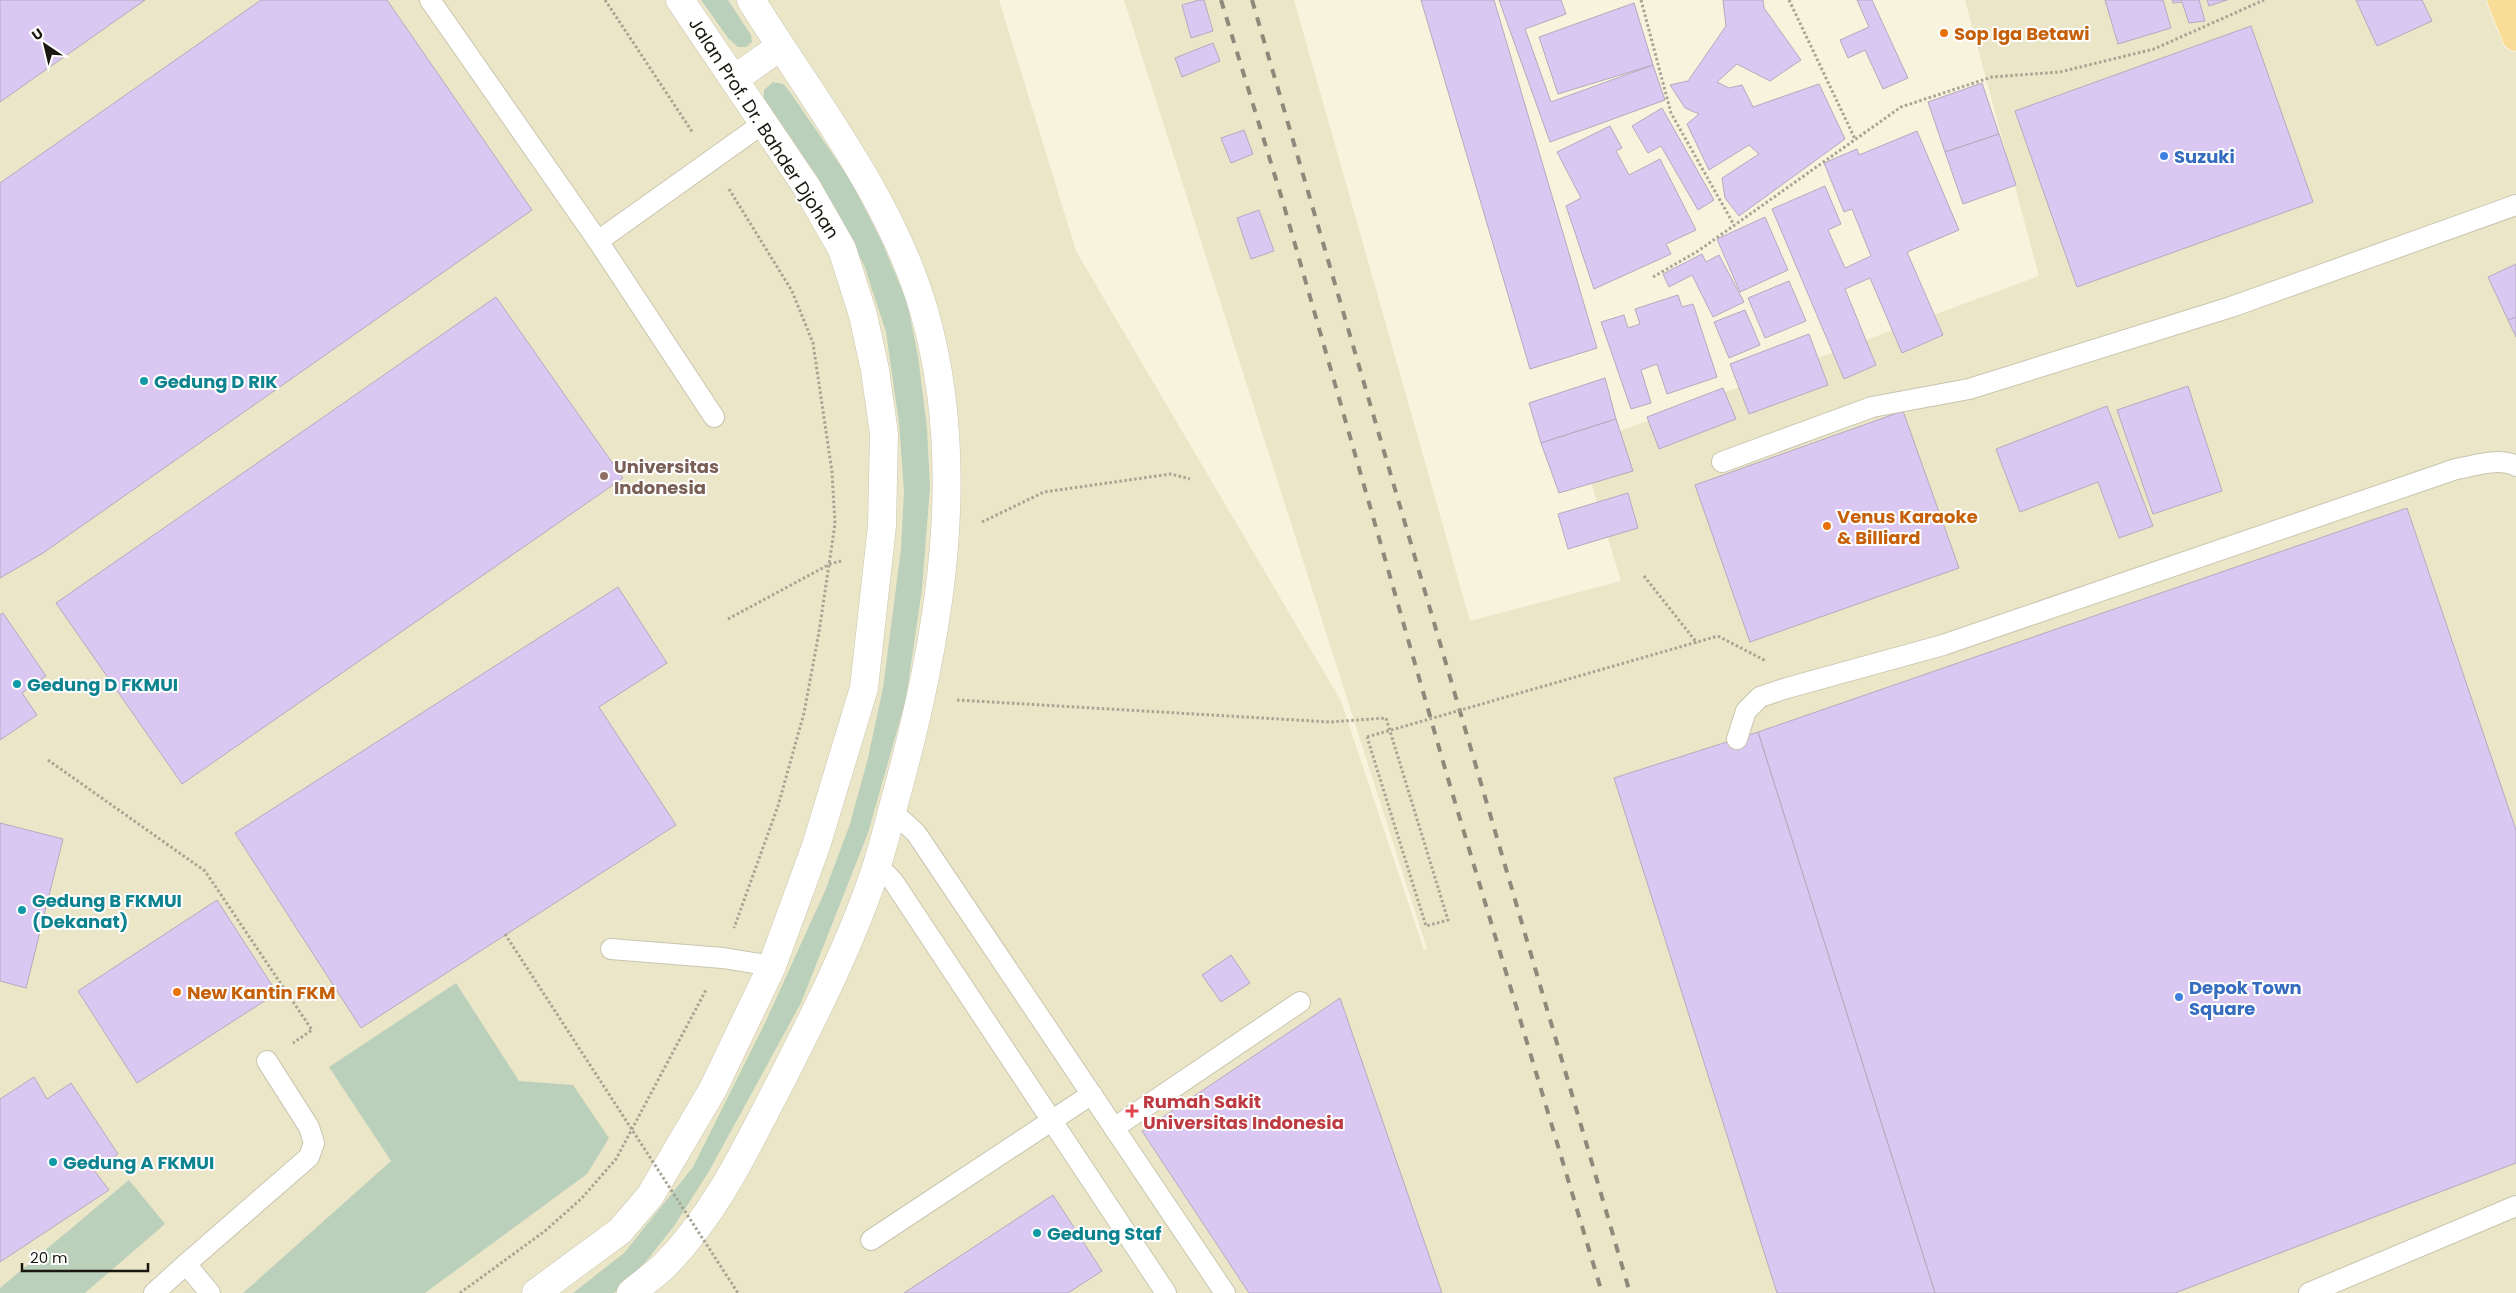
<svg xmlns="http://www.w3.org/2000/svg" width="2516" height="1293" font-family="Poppins,sans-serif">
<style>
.built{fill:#ece6c8}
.green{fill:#bbd0bb}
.building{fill:#dbc8f2;stroke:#b3aabe}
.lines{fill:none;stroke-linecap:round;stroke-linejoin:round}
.lane-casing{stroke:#c9c5af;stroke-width:22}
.street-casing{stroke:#c9c5af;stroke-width:29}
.primary-casing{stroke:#fff;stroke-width:29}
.path{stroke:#a8a493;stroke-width:3;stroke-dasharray:2.5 2.5;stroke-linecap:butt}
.lane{stroke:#fff;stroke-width:20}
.street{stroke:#fff;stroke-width:28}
.primary{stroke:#f9dd96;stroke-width:28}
.rail{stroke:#8e8a7b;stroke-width:4;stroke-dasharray:9 9;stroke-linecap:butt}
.path-bridge{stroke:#a8a493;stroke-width:3;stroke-dasharray:2.5 2.5;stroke-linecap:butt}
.food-dot{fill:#e8710a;stroke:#fff;stroke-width:2}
.shop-dot{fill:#3f7fe0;stroke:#fff;stroke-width:2}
.culture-dot{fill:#0f9aa8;stroke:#fff;stroke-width:2}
.education-dot{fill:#8d6e63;stroke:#fff;stroke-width:2}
.health-dot{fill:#e0444e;stroke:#fff;stroke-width:2}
.labels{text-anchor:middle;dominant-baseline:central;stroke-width:4;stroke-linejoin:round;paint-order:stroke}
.food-label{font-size:18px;font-weight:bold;fill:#c56008;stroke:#fff;text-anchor:start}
.street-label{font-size:18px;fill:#19170f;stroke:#fff}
.shop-label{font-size:18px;font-weight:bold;fill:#366cbe;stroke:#fff;text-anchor:start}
.culture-label{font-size:18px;font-weight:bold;fill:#0d838f;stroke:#fff;text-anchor:start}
.education-label{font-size:18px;font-weight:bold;fill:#785e54;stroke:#fff;text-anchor:start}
.health-label{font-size:18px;font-weight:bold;fill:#be3a42;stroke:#fff;text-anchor:start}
</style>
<rect width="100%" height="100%" fill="#f7f3dc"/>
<path class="built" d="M0 0H999L1076 251 1341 701 1424 950 1427 949 1124 0H1294L1470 621 1621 581 1580 446 2039 276 1965 0H2516V1293H0Z"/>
<g class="green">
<path d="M701 0H728L751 35 752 42 746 47H738L728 38Z"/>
<path d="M773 82 783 84 790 92 851 181 881 240 907 302 918 356 927 428 930 487 922 589 906 699 868 833 801 1003 708 1173 674 1226 644 1264 614 1293H573L624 1253 693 1167 765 1023 825 891 850 824 868 758 883 688 901 549 904 491 899 423 886 332 864 265 832 203 764 102V90Z"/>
<path d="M456 983 519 1081 573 1085 609 1138 587 1174 425 1293H243L391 1161 329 1067Z"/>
<path d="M129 1180 165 1224 85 1293H0V1288Z"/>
</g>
<g class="building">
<path d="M0 0H145L0 102Z"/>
<path d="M261 0H387L532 210 43 553 0 578V183Z"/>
<path d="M1199 0H1204L1213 31 1191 38 1182 5Z"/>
<path d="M1421 0H1494L1597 348 1530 369Z"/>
<path d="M1499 0H1561L1566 14 1525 29 1551 102 1653 65 1665 100 1550 142Z"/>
<path d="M1723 0H1763L1764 8 1801 60 1770 81 1737 64 1717 82 1729 88 1742 85 1753 107 1819 84 1845 139 1739 216 1725 198 1722 178 1759 154 1749 145 1709 170 1687 124 1699 114 1685 108 1670 85 1688 81 1726 26Z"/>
<path d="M1857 0H1872L1908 78 1883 89 1865 50 1848 58 1840 40 1869 27Z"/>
<path d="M2105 0H2163L2171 28 2118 44Z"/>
<path d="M2172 0H2199L2205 21 2189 23 2182 2 2173 3Z"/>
<path d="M2207 0H2227L2209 6Z"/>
<path d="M2356 0H2422L2432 21 2377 46Z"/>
<path d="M1634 3 1653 65 1558 94 1539 37Z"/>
<path d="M2251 26 2313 202 2077 287 2015 111Z"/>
<path d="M1213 43 1220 61 1182 77 1175 58Z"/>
<path d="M1982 83 1999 134 1945 152 1928 102Z"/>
<path d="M1662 108 1714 200 1698 210 1661 146 1648 153 1632 126Z"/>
<path d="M1610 126 1622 148 1616 151 1629 175 1660 159 1696 230 1666 244 1671 254 1594 289 1566 206 1581 198 1557 152Z"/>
<path d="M1244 130 1253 154 1231 163 1221 138Z"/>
<path d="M1917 131 1959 230 1907 252 1943 335 1902 353 1870 278 1845 289 1876 365 1844 379 1772 209 1825 186 1841 224 1828 230 1845 268 1871 256 1852 209 1844 212 1824 163 1857 149 1859 155Z"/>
<path d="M1999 134 2016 185 1963 204 1945 152Z"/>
<path d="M1259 210 1274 251 1251 259 1237 218Z"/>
<path d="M1765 217 1788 270 1740 292 1717 239Z"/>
<path d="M1702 254 1706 262 1719 255 1744 302 1713 317 1692 275 1669 287 1663 274Z"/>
<path d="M2516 264V317L2508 320 2488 277Z"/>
<path d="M1789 281 1806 321 1765 338 1748 298Z"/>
<path d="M1678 295 1682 307 1693 304 1717 377 1667 394 1657 364 1641 370 1651 403 1631 409 1601 322 1624 315 1628 328 1640 324 1635 309Z"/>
<path d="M496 297 623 478 182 784 56 603Z"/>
<path d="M1745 310 1760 345 1729 358 1714 322Z"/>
<path d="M2516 317V337L2508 320Z"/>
<path d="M1809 334 1828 385 1749 414 1730 364Z"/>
<path d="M1605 378 1616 419 1541 443 1529 403Z"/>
<path d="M2188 386 2222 491 2153 514 2117 410Z"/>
<path d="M1723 388 1736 419 1659 449 1647 417Z"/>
<path d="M2107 406 2153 526 2119 538 2098 482 2020 512 1996 449Z"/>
<path d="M1903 411 1959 568 1750 642 1695 485Z"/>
<path d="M1616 419 1633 471 1559 493 1541 443Z"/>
<path d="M1628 493 1638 528 1568 549 1558 514Z"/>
<path d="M2407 508 2516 830V1163L2175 1293H1935L1758 732Z"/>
<path d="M618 587 667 663 599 707 676 825 361 1028 235 833Z"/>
<path d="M3 613 46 676 22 693 37 715 0 740V615Z"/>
<path d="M1758 732 1935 1293H1777L1614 778Z"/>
<path d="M0 823 63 839 26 988 0 981Z"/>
<path d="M217 900 277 993 137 1083 78 991Z"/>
<path d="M1231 955 1250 983 1221 1002 1202 975Z"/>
<path d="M1340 998 1442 1293H1249L1142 1131Z"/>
<path d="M34 1077 47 1099 71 1083 118 1154 94 1170 109 1190 0 1262V1099Z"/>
<path d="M1053 1195 1102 1271 1068 1293H904Z"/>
</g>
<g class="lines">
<defs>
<g id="lane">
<path d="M430 0 598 241 765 122"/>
<path d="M598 241 714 417"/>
<path d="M1722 462 1872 407 1969 389 2231 307 2516 205"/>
<path d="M1737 739 1746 711 1760 697 1787 688 1943 645 2456 469C2474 466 2499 457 2516 466"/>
<path d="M892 811 916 833 1225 1293"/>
<path d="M877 865 893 881 1166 1293"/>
<path d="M611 949 723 958 772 966"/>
<path d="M1114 1128 1300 1002"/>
<path d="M871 1240 1092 1094"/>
<path d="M186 1264 309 1157 314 1143 309 1127 267 1061"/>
<path d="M154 1293 186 1264 210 1293"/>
<path d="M2309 1293 2516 1206"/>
</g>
<g id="street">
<path d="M734 79 780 47"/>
<path d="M536 1293 620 1231 650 1196 713 1089 772 966 816 846 864 688 882 526 884 434 875 370 863 315 842 249 806 186 680 0"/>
<path d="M631 1293C642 1284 654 1275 664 1266 717 1213 748 1144 782 1079 817 1010 853 939 877 865 885 840 891 814 898 789 940 635 969 467 924 311 892 199 812 98 751 0"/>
</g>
<path id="primary" d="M2501 0 2516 37"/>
</defs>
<use href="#lane" class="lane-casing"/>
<use href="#street" class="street-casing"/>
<use href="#primary" class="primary-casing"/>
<g class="path">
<path d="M605 0 693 133"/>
<path d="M1641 0 1671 113 1734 225"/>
<path d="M1789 0 1855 139"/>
<path d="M729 189 792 291 813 343 832 472 835 524 819 632 804 713 778 806 734 928"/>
<path d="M1653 277 1698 251 1901 107 1992 77 2060 72 2154 49 2264 0"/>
<path d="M982 522 1044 492 1171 474 1190 479"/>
<path d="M1644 576 1697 643"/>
<path d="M728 619 830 564 841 561"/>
<path d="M1718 636 1766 661"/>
<path d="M957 700 1330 722 1386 718 1448 920 1426 926 1367 737"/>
<path d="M48 760 205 871 312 1030 293 1043"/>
<path d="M460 1293 545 1231 582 1198 616 1159 706 990"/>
</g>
<use href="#lane" class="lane"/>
<use href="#street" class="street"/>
<use href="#primary" class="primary"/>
<g class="rail">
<path d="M1221 0 1282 199 1446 772 1602 1293"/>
<path d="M1252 0 1630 1293"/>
</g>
<g class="path-bridge">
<path d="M1367 737 1718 636"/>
<path d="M505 934 738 1293"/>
</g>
</g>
<g class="food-dot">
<circle cx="1944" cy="33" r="5"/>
<circle cx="1827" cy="526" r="5"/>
<circle cx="177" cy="992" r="5"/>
</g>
<g class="shop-dot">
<circle cx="2164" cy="156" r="5"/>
<circle cx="2179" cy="997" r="5"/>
</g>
<g class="culture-dot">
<circle cx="144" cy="381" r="5"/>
<circle cx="17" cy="684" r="5"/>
<circle cx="22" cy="910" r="5"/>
<circle cx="53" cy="1162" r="5"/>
<circle cx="1037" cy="1233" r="5"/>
</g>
<circle class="education-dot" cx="604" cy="476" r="5"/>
<path class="health-dot" d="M1129.5 1103.5h5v5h5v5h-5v5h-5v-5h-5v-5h5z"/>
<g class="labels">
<g class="food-label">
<text x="1954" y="33">Sop Iga Betawi</text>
<text x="1837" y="516">Venus Karaoke<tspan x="1837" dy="21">&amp; Billiard</tspan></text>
<text x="187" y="992">New Kantin FKM</text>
</g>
<g class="street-label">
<text transform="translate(764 128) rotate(57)">Jalan Prof. Dr. Bahder Djohan</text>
</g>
<g class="shop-label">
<text x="2174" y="156">Suzuki</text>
<text x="2189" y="987">Depok Town<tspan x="2189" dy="21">Square</tspan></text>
</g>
<g class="culture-label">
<text x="154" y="381">Gedung D RIK</text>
<text x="27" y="684">Gedung D FKMUI</text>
<text x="32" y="900">Gedung B FKMUI<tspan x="32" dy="21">(Dekanat)</tspan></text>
<text x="63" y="1162">Gedung A FKMUI</text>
<text x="1047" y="1233">Gedung Staf</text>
</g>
<g class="education-label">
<text x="614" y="466">Universitas<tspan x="614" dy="21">Indonesia</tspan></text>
</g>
<g class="health-label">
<text x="1143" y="1101">Rumah Sakit<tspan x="1143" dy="21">Universitas Indonesia</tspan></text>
</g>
</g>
<g transform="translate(45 45) rotate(325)" stroke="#ffffff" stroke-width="4" paint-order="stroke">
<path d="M0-4L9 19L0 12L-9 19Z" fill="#19170f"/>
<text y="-8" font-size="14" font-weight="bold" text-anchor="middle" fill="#19170f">U</text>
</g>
<path d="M22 1263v8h126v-8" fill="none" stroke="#19170f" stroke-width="2.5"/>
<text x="30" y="1263" font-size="15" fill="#19170f" stroke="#ffffff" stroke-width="4" paint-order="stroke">20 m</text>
</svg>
- - -
-- Required work --
Select all lines in the listing that include the word "casing".

-- Task result --
.lane-casing{stroke:#c9c5af;stroke-width:22}
.street-casing{stroke:#c9c5af;stroke-width:29}
.primary-casing{stroke:#fff;stroke-width:29}
<use href="#lane" class="lane-casing"/>
<use href="#street" class="street-casing"/>
<use href="#primary" class="primary-casing"/>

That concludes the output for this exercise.